Experience as Research Intern in ‘A University in War and Revolution, 1913 - 1919‘ Project and Exhibition.
My name is Jordan Markey. I have just completed a B.A. in History and Geography in NUI Galway and I am currently starting my studies for the M.A. in History here. In the Spring of 2015 I was made aware of a number of exclusive places for undergraduate history students to get involved in an upcoming exhibition in the university based on the Irish revolutionary period of 1914 – 23. I was lucky enough to be chosen as one of the three students brought on to assist with the project – the only of which that wasn’t in the final year of their undergraduate students.
My role as a research intern consisted of perusing the variety of collections within NUI Galway’s Special Collections and archives for a range of materials relating to the involvement of University College Galway in nationalism, republicanism and the events of the Easter Rising in Galway. My research brought me to investigate a broad range of materials, such as personal collections, local and national newspapers, manuscripts, witness statements and memoirs. Gathering this material also involved external trips to institutions such as the National Library, National Archives and County Museums. The final phase of my work was to compile a report of what I had discovered, and make a critical assessment of what would be the optimal material and stories to feature in a visual exhibition.
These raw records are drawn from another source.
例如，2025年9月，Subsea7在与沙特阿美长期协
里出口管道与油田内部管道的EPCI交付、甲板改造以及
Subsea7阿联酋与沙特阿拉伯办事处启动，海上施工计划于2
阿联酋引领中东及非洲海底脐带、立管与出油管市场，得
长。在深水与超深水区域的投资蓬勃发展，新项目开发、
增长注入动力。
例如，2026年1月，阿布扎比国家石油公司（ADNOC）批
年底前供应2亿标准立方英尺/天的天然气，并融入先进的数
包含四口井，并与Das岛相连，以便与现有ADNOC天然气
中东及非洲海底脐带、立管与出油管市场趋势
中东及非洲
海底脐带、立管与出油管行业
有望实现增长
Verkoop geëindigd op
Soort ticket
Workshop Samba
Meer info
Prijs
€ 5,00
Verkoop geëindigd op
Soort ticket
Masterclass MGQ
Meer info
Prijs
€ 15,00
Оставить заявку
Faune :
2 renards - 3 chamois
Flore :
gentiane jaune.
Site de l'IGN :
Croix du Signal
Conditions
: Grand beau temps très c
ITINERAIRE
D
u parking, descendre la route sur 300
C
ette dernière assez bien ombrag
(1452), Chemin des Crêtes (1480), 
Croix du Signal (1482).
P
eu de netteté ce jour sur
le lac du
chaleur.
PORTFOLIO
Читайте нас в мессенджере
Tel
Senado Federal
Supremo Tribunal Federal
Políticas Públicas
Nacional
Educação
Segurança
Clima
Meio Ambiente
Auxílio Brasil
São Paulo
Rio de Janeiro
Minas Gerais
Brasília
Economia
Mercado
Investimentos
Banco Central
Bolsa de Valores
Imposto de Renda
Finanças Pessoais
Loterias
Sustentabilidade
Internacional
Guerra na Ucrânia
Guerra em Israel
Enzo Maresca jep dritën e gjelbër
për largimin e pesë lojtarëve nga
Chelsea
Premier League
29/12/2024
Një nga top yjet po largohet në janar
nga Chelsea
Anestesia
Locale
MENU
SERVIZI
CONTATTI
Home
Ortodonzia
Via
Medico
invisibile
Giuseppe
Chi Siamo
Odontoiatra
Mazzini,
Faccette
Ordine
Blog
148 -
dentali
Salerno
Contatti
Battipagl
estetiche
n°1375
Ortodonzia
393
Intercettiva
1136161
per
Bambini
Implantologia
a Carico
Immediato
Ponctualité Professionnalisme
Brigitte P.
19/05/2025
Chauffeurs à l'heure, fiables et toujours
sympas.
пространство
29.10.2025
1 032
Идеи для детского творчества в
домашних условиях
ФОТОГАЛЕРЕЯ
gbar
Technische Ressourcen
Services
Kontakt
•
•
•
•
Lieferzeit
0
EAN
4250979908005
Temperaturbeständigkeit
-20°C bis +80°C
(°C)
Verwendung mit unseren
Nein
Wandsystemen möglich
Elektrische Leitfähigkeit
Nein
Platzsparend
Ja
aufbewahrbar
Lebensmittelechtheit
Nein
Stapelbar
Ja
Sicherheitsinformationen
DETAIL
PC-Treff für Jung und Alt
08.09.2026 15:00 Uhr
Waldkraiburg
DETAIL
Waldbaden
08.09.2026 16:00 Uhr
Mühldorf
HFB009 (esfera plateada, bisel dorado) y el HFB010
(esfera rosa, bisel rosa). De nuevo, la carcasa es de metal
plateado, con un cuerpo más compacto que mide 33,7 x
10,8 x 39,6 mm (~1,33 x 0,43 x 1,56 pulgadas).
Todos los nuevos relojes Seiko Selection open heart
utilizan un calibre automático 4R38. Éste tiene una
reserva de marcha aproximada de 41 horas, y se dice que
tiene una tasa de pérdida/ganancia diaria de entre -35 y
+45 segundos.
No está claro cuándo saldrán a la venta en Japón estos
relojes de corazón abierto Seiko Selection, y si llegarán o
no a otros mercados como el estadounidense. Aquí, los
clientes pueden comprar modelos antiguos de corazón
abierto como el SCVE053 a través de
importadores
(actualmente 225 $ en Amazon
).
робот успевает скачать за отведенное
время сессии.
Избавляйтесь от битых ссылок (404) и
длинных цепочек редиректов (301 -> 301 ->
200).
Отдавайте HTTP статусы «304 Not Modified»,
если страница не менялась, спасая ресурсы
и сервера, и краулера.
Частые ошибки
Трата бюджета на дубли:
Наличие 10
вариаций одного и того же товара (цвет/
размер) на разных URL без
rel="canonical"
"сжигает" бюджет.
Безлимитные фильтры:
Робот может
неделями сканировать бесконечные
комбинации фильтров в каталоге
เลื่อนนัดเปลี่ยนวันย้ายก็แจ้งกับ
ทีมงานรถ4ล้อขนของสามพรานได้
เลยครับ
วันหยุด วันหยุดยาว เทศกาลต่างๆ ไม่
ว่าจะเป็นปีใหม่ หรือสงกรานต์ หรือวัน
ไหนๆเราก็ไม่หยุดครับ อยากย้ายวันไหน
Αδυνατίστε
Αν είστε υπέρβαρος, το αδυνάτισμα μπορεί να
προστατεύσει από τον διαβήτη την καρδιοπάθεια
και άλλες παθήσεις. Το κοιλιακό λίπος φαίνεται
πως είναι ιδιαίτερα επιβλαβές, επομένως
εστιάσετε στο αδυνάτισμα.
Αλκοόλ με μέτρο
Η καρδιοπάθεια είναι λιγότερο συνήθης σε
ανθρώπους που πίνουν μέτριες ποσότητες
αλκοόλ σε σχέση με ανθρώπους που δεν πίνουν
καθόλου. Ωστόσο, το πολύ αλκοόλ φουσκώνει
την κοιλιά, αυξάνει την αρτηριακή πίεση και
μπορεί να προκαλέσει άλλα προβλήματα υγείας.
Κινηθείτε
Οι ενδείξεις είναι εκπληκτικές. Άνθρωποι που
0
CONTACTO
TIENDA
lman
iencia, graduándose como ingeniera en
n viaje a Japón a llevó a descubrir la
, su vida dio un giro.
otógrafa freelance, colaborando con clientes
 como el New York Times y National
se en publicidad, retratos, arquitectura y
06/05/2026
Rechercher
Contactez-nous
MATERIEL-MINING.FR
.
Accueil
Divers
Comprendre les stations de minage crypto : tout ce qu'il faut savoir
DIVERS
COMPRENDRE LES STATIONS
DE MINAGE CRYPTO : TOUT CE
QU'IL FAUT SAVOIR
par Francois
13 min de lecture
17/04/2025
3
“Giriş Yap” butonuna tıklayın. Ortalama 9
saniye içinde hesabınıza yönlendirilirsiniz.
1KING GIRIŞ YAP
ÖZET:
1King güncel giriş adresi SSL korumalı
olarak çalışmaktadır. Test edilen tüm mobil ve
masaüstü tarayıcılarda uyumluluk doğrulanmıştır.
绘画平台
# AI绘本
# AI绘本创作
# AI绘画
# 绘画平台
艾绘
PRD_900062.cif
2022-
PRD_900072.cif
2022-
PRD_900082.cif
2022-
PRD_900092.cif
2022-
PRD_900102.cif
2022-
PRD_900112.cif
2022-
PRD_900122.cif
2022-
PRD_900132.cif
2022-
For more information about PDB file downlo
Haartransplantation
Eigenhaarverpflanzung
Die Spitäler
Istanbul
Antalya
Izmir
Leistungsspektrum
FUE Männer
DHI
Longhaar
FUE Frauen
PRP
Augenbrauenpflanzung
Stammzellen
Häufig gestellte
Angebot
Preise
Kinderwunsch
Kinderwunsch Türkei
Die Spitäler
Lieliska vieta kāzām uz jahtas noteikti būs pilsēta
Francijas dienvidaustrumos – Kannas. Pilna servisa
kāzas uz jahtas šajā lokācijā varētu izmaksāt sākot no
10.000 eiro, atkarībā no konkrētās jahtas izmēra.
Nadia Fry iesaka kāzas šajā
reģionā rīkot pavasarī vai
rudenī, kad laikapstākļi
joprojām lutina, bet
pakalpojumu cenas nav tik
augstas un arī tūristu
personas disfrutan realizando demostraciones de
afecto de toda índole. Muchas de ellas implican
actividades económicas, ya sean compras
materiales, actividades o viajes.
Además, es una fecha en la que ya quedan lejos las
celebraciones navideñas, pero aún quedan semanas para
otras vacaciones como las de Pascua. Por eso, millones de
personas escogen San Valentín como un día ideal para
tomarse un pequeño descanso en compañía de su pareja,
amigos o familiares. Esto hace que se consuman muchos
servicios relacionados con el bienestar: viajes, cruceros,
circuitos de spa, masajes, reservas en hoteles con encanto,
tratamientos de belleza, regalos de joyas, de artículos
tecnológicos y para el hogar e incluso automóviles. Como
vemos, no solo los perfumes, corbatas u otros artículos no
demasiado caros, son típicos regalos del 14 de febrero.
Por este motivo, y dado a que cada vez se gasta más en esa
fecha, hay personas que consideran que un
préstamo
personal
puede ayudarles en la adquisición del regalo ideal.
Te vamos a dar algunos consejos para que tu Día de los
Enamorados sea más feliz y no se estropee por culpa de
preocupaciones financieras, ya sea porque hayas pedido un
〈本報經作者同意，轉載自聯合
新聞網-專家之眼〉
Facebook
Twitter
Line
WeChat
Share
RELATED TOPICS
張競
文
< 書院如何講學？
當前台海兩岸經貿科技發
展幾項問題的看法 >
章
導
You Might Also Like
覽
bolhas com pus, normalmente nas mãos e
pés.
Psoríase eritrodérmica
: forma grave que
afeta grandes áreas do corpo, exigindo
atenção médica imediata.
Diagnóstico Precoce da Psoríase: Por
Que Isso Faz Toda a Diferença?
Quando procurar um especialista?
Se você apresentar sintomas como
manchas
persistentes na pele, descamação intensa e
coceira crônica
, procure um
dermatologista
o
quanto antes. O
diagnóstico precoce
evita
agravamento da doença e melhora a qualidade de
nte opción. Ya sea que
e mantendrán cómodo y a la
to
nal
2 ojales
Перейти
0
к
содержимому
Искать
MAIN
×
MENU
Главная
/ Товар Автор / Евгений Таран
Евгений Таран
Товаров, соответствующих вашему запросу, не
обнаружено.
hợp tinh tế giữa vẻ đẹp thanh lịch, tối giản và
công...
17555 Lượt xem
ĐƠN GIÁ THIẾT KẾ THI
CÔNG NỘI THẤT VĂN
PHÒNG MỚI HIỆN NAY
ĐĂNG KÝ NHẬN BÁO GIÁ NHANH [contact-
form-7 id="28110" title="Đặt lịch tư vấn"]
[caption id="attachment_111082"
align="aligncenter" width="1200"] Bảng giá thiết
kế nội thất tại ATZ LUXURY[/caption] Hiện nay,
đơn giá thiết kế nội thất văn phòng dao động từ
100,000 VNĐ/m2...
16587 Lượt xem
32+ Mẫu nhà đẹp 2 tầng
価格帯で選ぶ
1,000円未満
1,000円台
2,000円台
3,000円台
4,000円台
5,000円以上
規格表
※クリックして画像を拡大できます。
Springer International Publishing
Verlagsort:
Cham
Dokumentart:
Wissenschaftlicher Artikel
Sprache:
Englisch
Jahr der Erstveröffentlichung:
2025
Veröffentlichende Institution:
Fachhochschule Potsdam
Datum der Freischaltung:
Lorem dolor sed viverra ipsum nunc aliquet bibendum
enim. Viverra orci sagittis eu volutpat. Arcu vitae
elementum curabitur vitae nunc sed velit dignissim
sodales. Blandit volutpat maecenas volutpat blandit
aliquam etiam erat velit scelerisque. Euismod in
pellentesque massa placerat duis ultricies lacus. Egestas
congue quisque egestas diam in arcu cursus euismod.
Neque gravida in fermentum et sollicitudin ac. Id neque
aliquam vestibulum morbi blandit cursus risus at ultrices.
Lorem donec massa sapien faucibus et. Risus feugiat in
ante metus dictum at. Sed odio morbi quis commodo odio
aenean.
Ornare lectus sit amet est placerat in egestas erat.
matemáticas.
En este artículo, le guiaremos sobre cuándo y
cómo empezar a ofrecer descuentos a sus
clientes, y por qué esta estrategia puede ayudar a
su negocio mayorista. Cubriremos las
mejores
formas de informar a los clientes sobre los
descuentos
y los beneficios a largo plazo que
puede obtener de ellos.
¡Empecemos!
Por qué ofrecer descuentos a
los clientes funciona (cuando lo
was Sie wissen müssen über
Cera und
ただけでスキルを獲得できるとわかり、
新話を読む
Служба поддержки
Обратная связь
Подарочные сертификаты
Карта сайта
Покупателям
Working on this project has been immensely enjoyable, intellectually rewarding and allowed me to challenge myself academically and personally.
I have engaged with institutions such as archives, museums and libraries to an unprecedented extent in my academic career so far, leaving them being seen no longer as imposing, closed off spaces, but as very accessible, valuable and versatile places for many different avenues of research and learning. I have also met and forged professional relationships with various historians and archivists, as well as those in librarian and support services both in Galway and throughout Ireland. I have also challenged my critical thinking and research methodologies by being engaged with a project on an unparalleled scale to what I have been involved with before. It was also challenging, yet very exciting, to broaden my research interests by studying an area outside of my personal expertise.
Looking back, I am extremely glad that I decided to get involved in this project. While it was not without the odd hurdle, it was a very fulfilling few weeks and a great learning process for someone like myself who is interested in a career in history. The official launch of the exhibition was a moment of great personal pride and fulfilment for a lot of challenging work. If another such opportunity arose again I would absolutely not hesitate to put myself forward and get stuck right in. I would also encourage anyone in a similar position to myself, or just with an interest in historical studies and practice, to make the most of an opportunity like this.
I would like to extend my thanks to the project co-ordinators, staff in the James Hardiman Library/Special Collections and the History Department of NUI Galway for their guidance, assistance and giving me the opportunity to work on this very worthwhile project.